§ **Work request**: Nothing but the lines from the start of the entries through the line holding "Once your doctor" is to be repeated, exactly and with pictures excluded.
(Exercise materials)
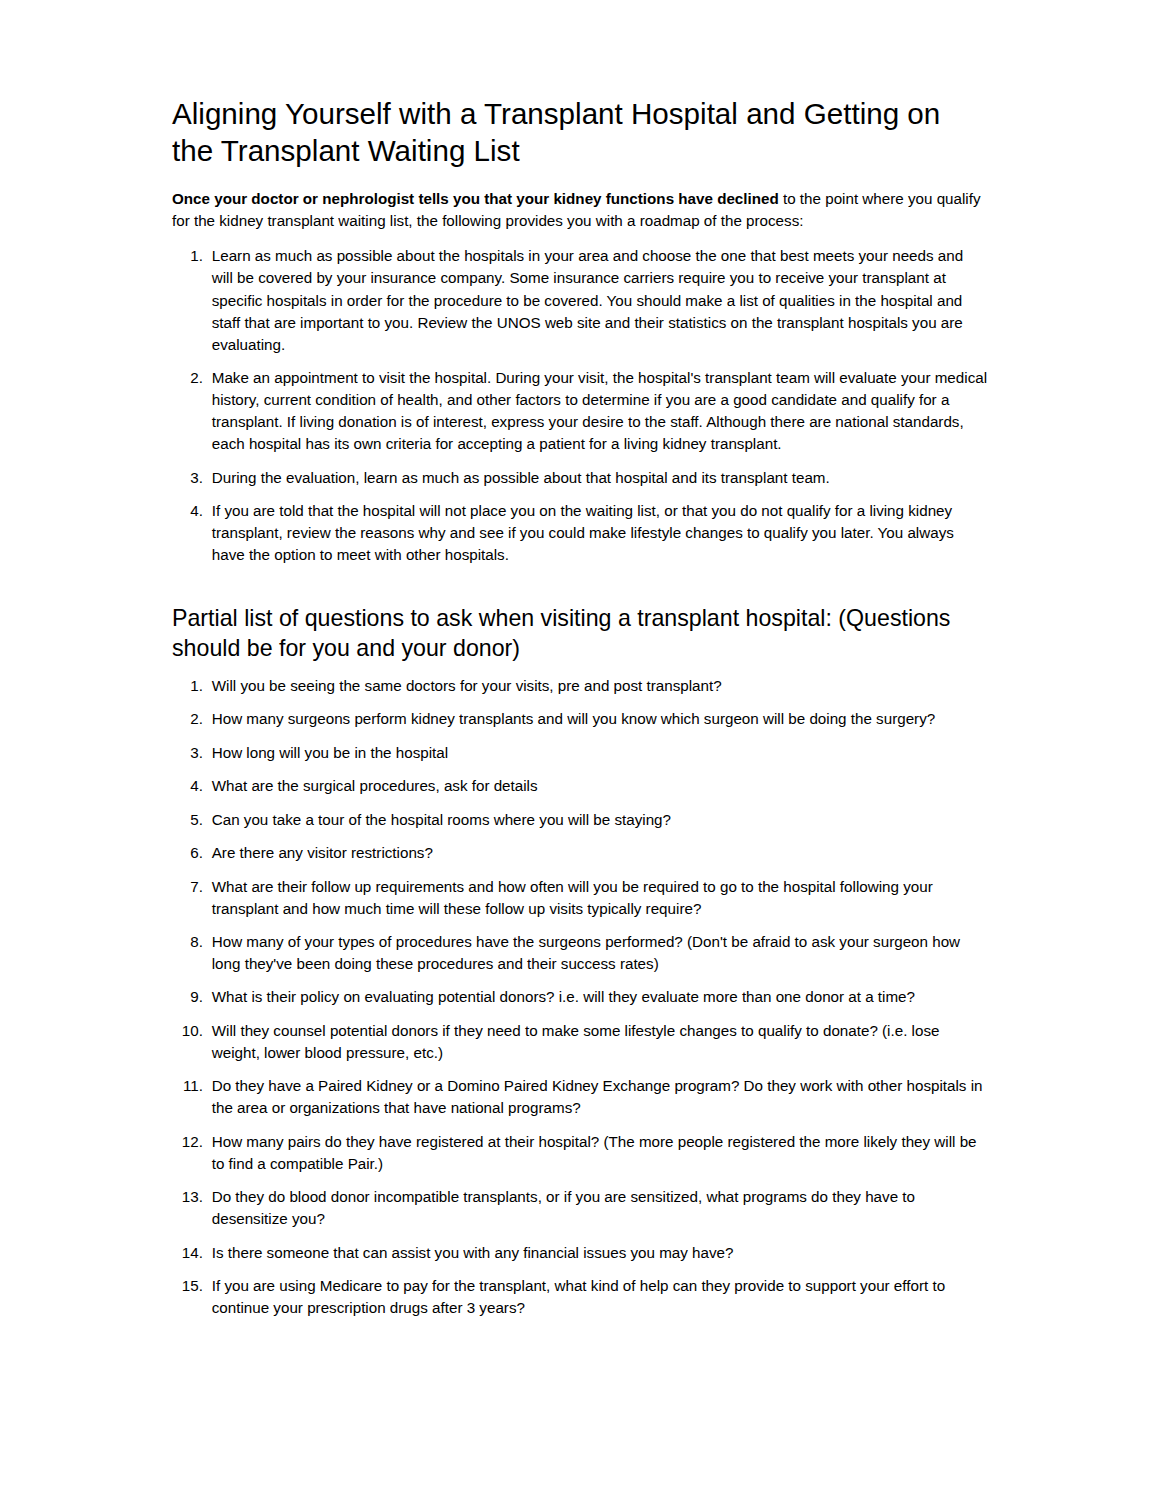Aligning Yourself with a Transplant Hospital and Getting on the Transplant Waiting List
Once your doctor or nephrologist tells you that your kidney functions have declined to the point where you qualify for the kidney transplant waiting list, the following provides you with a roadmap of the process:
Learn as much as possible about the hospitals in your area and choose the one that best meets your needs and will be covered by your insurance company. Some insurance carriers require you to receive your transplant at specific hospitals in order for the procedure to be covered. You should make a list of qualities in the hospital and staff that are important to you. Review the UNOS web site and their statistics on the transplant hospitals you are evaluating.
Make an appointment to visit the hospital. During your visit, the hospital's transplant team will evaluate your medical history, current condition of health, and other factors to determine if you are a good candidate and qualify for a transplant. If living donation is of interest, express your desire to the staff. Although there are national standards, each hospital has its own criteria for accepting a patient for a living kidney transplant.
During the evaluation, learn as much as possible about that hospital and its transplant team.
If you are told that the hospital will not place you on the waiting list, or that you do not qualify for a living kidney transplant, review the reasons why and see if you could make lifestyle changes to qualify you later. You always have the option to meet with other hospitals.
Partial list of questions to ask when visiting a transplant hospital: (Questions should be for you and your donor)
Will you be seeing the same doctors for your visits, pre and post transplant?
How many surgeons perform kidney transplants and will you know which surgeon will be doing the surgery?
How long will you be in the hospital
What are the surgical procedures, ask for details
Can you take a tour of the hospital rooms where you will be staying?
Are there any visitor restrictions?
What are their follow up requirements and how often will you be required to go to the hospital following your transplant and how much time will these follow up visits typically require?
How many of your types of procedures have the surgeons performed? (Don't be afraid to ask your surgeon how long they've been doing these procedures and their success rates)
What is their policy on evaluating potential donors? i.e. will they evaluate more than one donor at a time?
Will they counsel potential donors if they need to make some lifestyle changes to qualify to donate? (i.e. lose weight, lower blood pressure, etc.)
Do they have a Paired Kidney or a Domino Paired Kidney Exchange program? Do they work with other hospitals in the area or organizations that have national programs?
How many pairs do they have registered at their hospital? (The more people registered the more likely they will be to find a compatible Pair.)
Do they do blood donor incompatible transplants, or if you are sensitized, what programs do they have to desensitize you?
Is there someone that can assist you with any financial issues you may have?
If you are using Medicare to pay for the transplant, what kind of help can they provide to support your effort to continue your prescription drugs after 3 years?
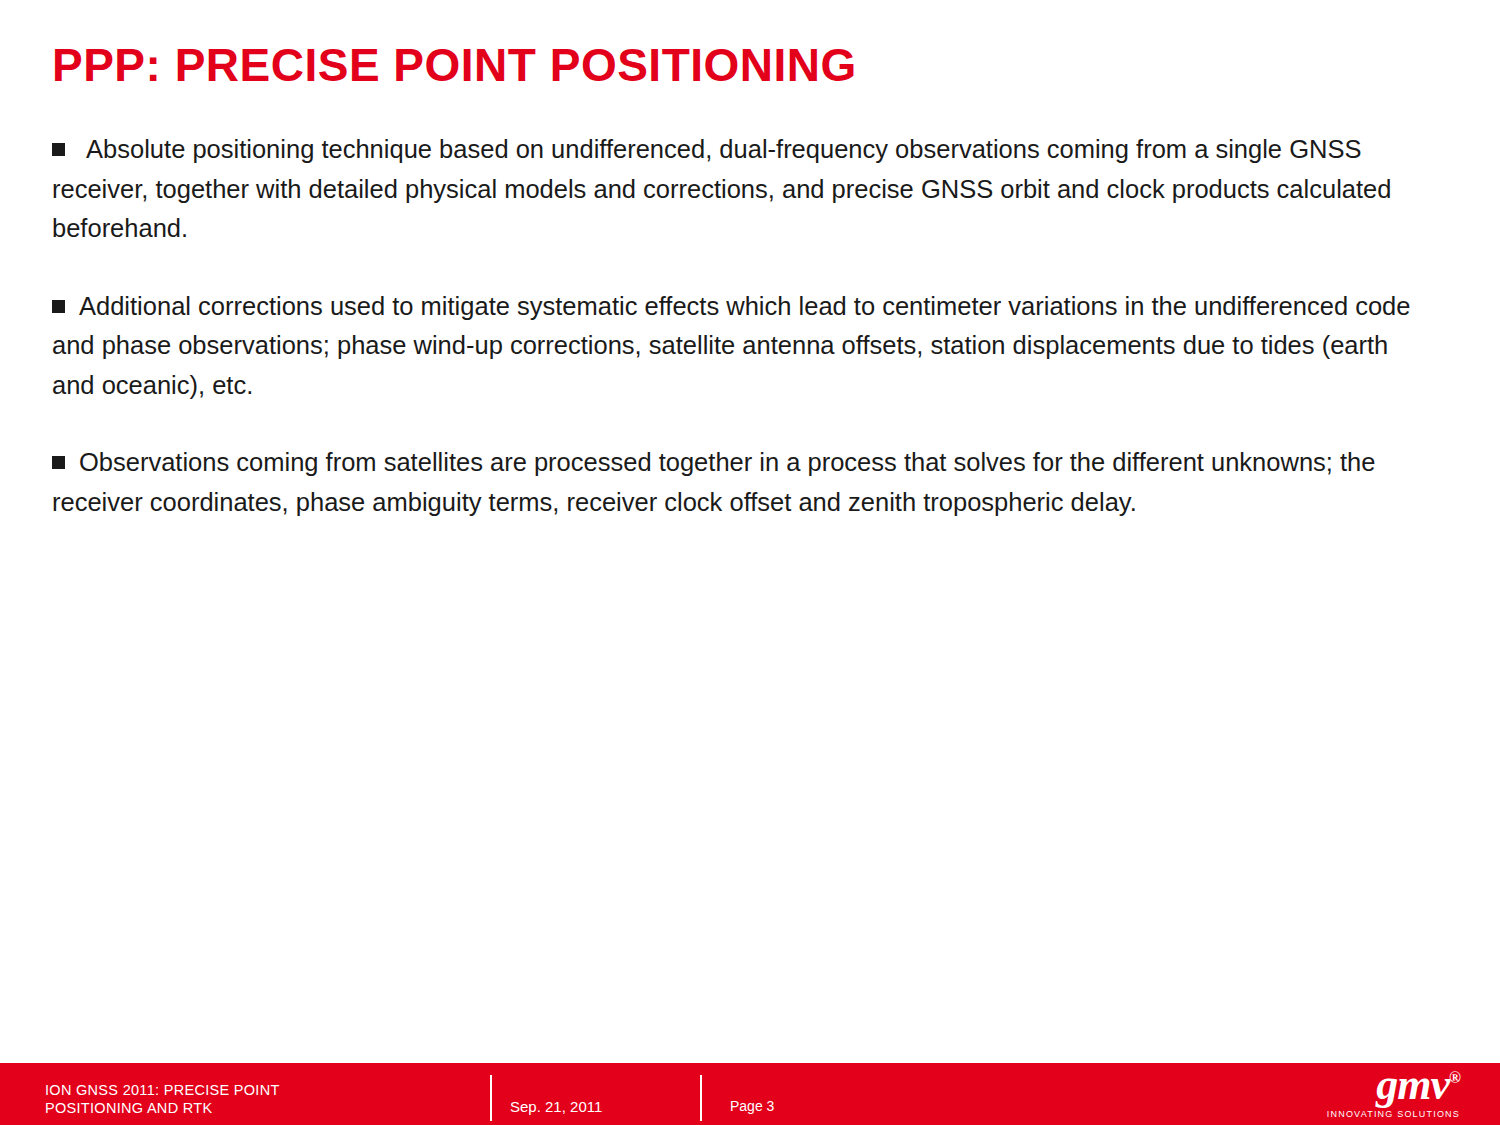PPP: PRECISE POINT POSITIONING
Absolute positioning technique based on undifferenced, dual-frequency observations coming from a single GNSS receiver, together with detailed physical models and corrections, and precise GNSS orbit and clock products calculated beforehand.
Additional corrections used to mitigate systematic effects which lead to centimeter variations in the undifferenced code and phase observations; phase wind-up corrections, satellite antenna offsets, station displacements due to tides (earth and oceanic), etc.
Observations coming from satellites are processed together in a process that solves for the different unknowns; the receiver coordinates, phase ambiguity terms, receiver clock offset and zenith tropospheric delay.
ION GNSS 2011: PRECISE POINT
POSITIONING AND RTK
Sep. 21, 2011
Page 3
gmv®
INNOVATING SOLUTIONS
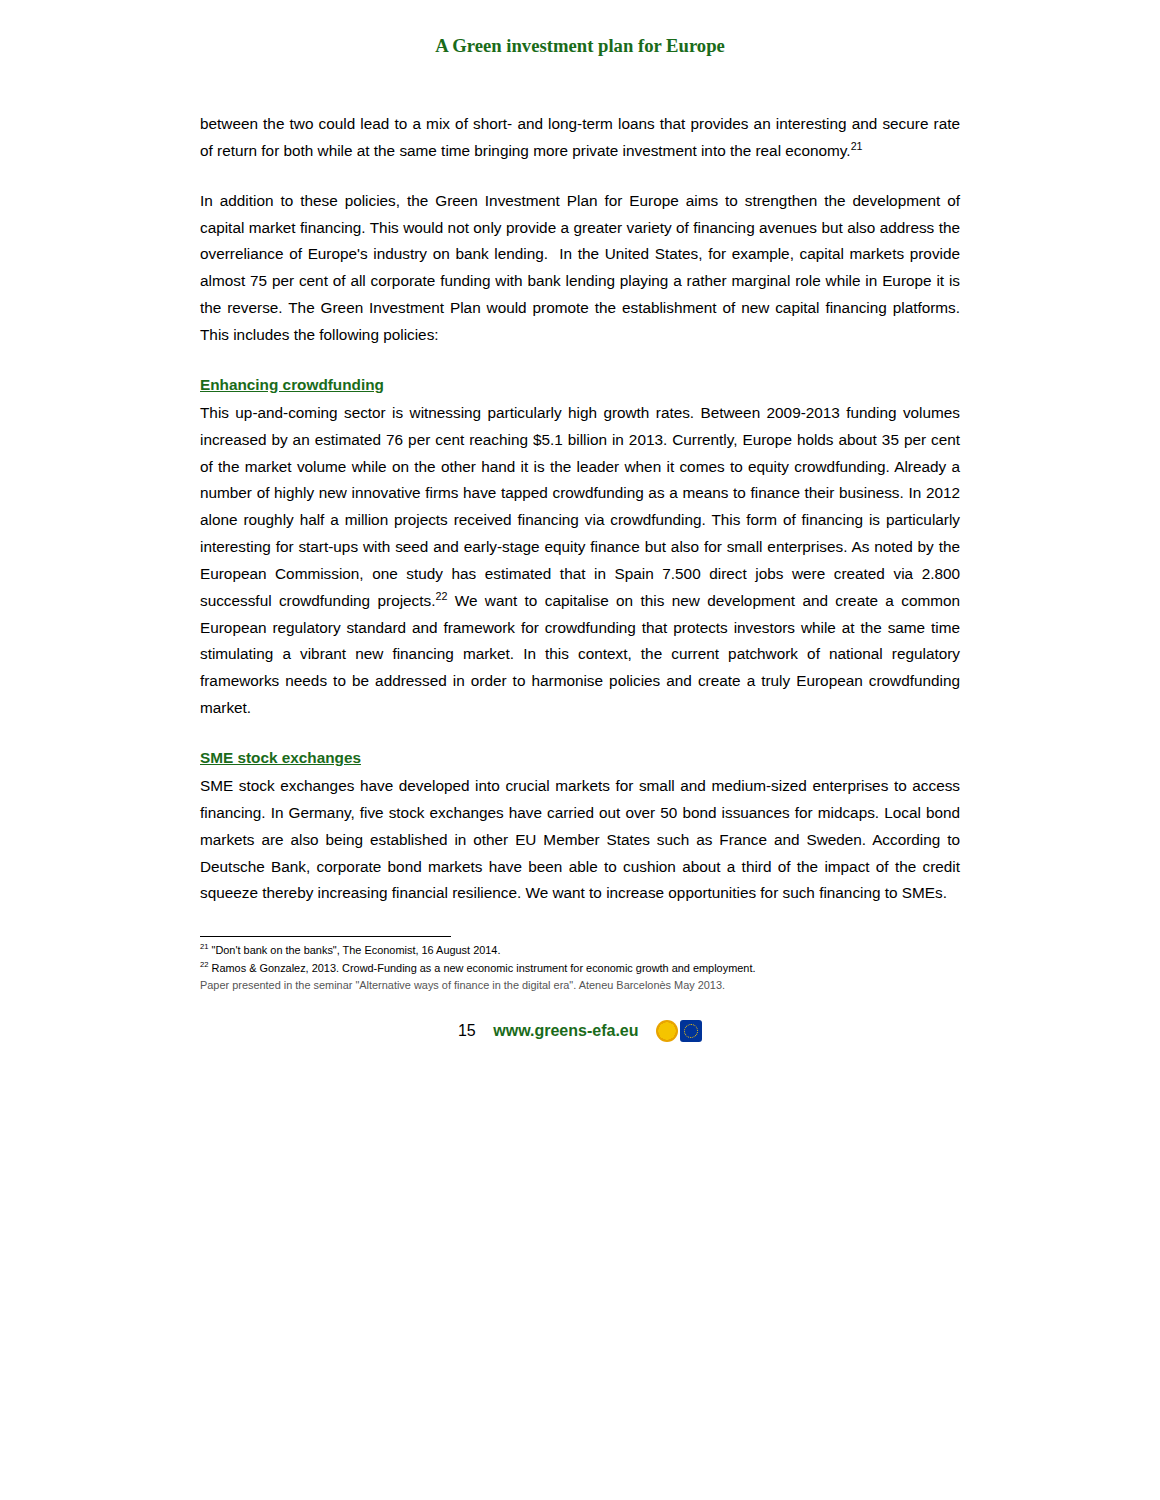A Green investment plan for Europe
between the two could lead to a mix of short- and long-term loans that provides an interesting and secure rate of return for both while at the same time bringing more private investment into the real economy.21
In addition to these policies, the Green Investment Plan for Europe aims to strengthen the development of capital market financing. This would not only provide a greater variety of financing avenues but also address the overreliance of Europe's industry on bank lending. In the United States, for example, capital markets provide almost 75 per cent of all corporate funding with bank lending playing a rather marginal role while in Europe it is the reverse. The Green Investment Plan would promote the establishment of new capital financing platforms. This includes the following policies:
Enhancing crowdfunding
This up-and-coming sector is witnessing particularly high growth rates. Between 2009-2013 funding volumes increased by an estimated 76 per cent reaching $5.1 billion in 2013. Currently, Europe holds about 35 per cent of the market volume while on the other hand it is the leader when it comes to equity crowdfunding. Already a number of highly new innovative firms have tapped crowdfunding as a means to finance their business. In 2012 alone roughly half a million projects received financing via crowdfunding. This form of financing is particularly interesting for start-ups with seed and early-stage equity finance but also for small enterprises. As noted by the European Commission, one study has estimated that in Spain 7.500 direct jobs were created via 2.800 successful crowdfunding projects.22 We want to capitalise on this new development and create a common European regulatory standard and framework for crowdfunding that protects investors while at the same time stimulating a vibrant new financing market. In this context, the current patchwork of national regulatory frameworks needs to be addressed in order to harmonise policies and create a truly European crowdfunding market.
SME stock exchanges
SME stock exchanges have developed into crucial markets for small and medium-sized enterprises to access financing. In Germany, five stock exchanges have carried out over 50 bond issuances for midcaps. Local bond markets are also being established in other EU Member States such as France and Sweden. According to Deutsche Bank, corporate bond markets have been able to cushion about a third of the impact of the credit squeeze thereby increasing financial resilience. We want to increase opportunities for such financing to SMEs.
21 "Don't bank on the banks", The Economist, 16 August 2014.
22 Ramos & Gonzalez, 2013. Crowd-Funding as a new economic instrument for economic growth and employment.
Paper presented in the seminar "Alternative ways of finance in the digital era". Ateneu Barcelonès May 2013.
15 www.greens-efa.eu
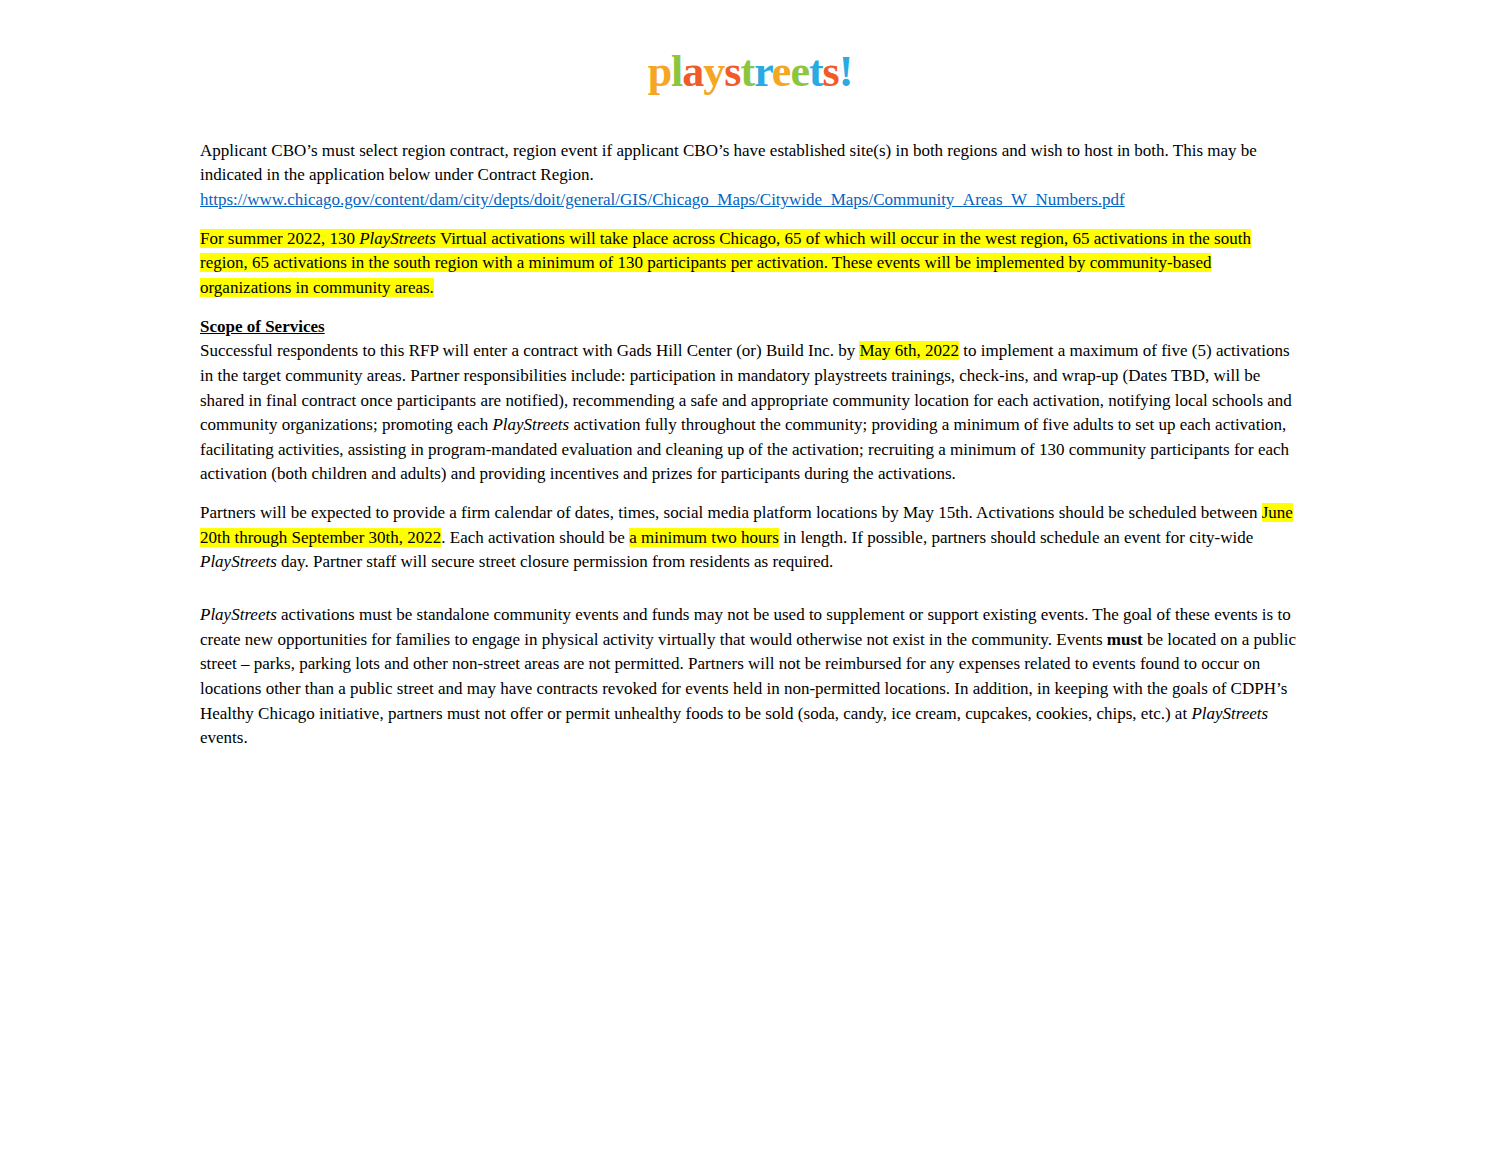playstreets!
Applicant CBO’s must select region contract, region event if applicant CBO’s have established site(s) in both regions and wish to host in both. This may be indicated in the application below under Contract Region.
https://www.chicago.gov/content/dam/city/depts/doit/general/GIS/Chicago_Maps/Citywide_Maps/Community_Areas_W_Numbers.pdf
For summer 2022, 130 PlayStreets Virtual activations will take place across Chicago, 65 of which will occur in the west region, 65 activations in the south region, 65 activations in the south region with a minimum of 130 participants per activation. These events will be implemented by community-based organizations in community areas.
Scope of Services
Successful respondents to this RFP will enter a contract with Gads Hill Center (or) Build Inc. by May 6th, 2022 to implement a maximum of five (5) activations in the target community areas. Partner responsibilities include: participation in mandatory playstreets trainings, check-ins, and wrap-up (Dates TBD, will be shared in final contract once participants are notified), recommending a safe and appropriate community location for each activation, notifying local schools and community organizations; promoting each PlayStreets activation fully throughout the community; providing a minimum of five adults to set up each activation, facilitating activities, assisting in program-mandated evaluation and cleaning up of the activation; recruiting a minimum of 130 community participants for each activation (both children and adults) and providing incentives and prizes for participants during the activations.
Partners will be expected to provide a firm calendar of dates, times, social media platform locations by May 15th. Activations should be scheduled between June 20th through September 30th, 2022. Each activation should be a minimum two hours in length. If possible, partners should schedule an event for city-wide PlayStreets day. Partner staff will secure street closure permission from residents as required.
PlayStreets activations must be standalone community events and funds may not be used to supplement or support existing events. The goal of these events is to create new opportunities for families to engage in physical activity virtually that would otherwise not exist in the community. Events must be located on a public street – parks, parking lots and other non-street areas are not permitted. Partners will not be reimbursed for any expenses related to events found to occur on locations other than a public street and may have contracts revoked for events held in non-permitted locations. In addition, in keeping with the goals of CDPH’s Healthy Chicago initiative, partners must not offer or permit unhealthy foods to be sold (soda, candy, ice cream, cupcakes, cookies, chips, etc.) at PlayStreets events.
(End Exercise materials)
§ **Task answer**:
Aligning Yourself with a Transplant Hospital and Getting on the Transplant Waiting List
Once your doctor or nephrologist tells you that your kidney functions have declined to the point where you qualify for the kidney transplant waiting list, the following provides you with a roadmap of the process:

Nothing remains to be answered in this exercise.